Oh, and the elevation profile? 692 feet at the start. 1453 at the turnaround. That's 760 feet over 12.4 miles, with 400 of those feet coming from mile 9 to the turnaround. I don't know how to post a picture so I'll just link to the graph: http://www.gmap-pedometer.com/?r=5027179
The temperature was around 70 when we got there, and had worked up closer to 80 by the end, and it was really humid. The pads on my bars were soaked. We left and headed back towards Gettysburg, and stopped there for lunch. I realize that Gettysburg is quite the tourist destination but I think it must have been moving day for the college because there seemed to be a lot of college age kids and families. It started raining, then stopped, and then as we got back into Maryland we could see the storms to the south. Since I now had to get a(nother) new tire, I stopped at Race Pace in Owings Mills to get that done. I should have just saved myself $160 from the get-go and not bought the tires I had. I am hoping these new ones will not fail me. Coming back into the city and it was one of the more insane storms I've seen in a long time. Fells was already flooded and not long after I got home, a tree on my street (I know, rare in the city anyway) came crashing down on top of a car, totaling it. My roommate's car was behind the one that got totaled, fortunately his was okay. His car had gotten totaled in front of out old house earlier this year when a drunk driver crashed into it in the middle of the night. The highlight of the day was Fox45 coming to check out the scene and since Ed and I were the only ones on the street, we were interviewed and got on the news.
For the week, it was less than 10 hours.
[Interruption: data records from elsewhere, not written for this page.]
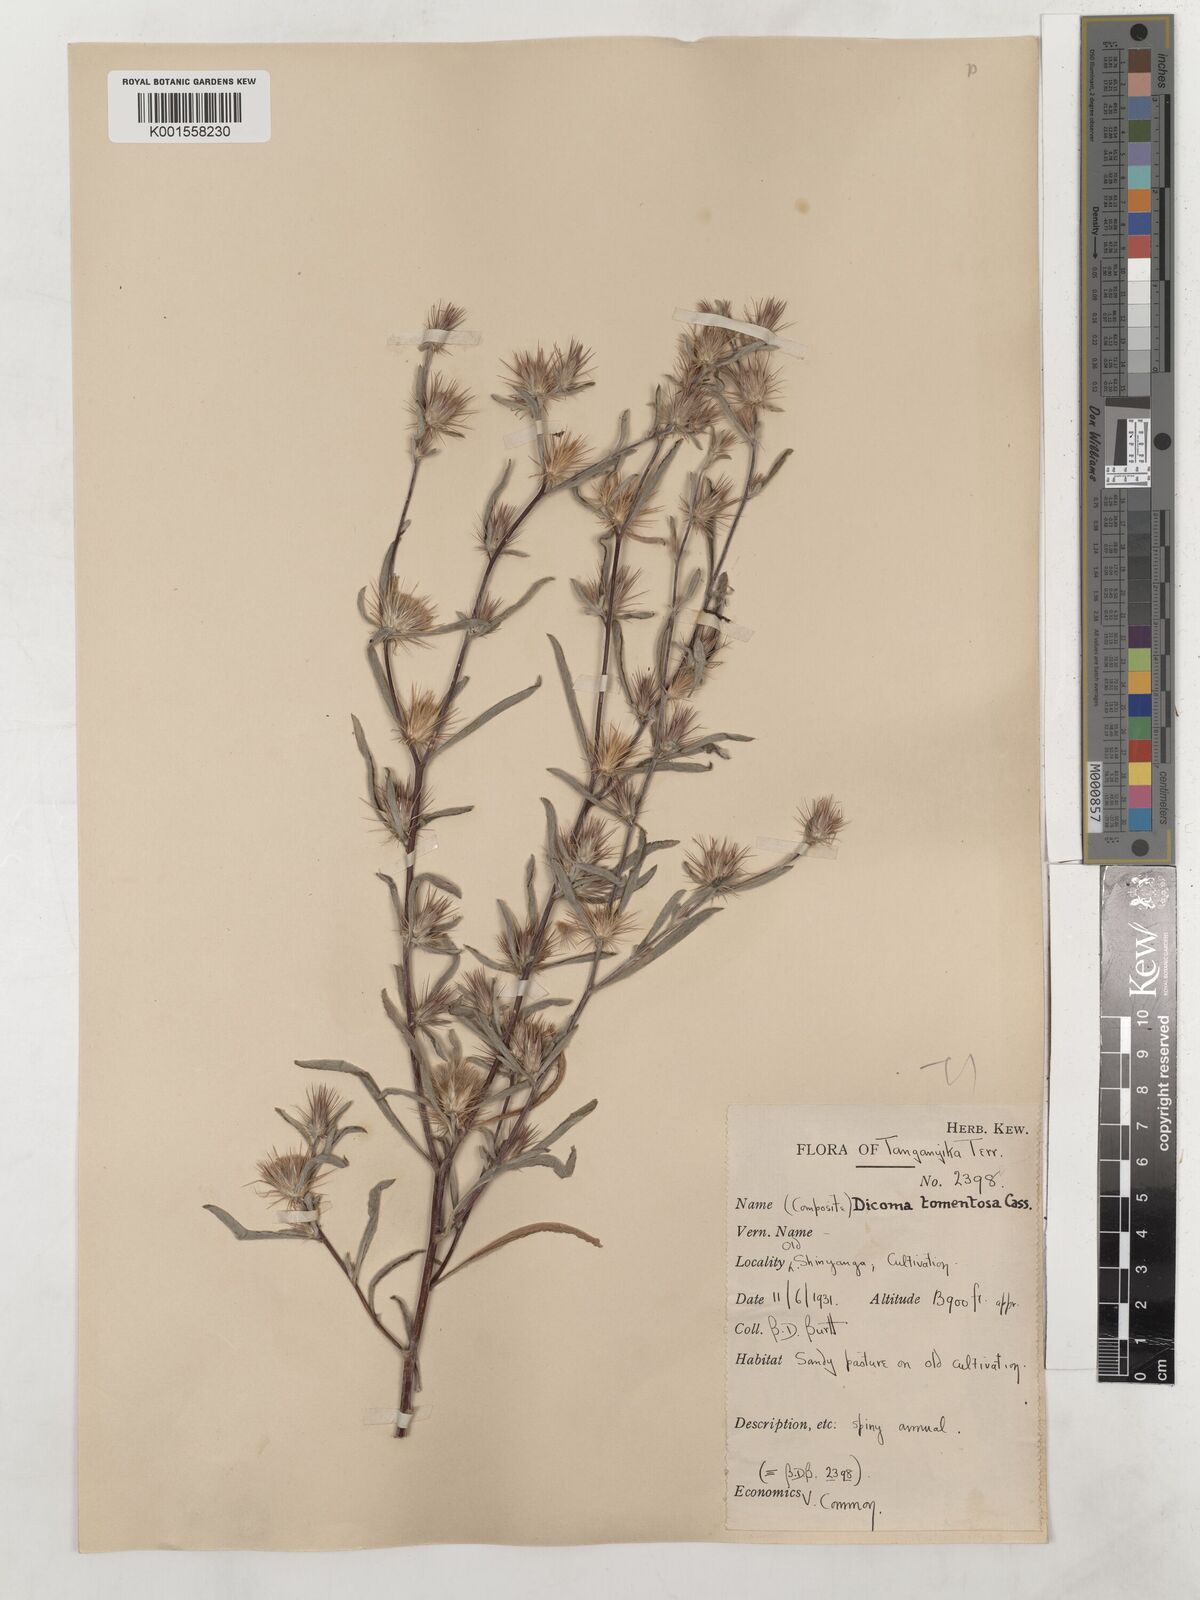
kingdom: Plantae
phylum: Tracheophyta
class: Magnoliopsida
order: Asterales
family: Asteraceae
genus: Dicoma
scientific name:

I rode just twice for a whopping 75ish miles, and ran 32 miles. Just one swim for 3k. At this point I guess it doesn't matter a whole lot, other than confidence. I swam yesterday and felt alright.
In other news, the Vuelta a Espana began over the weekend. It's cycling's third and final Grand Tour of the season, and unfortunately, the most boring. I wonder if it was always as boring as it's been for the decade or so that I've been following. Most of the race seems to take place through the desert. There is very little variation in scenery, and while it does offer up some really, really tough climbs (among the steepest in cycling), it is just so boring it's hard to watch. Most of the sprinters use it for prep for the World Championship race (late September) so they do a few stages then drop out. Very few legitimate guys treat it as serious, and they are usually the ones who crashed out of the Tour. And they seem to ride a lot of miles on highways. Meanwhile, in Colorado, the US Pro Cycling Challenge is concurrently taking place, and it seems like a one week race was more enticing, and they probably have a lot of money because EVERYONE is there. For us viewers it just means more cycling to watch, and then World Track Championships start this weekend. I won't be able to watch much over the weekend, which is too bad. I'll post again before I leave.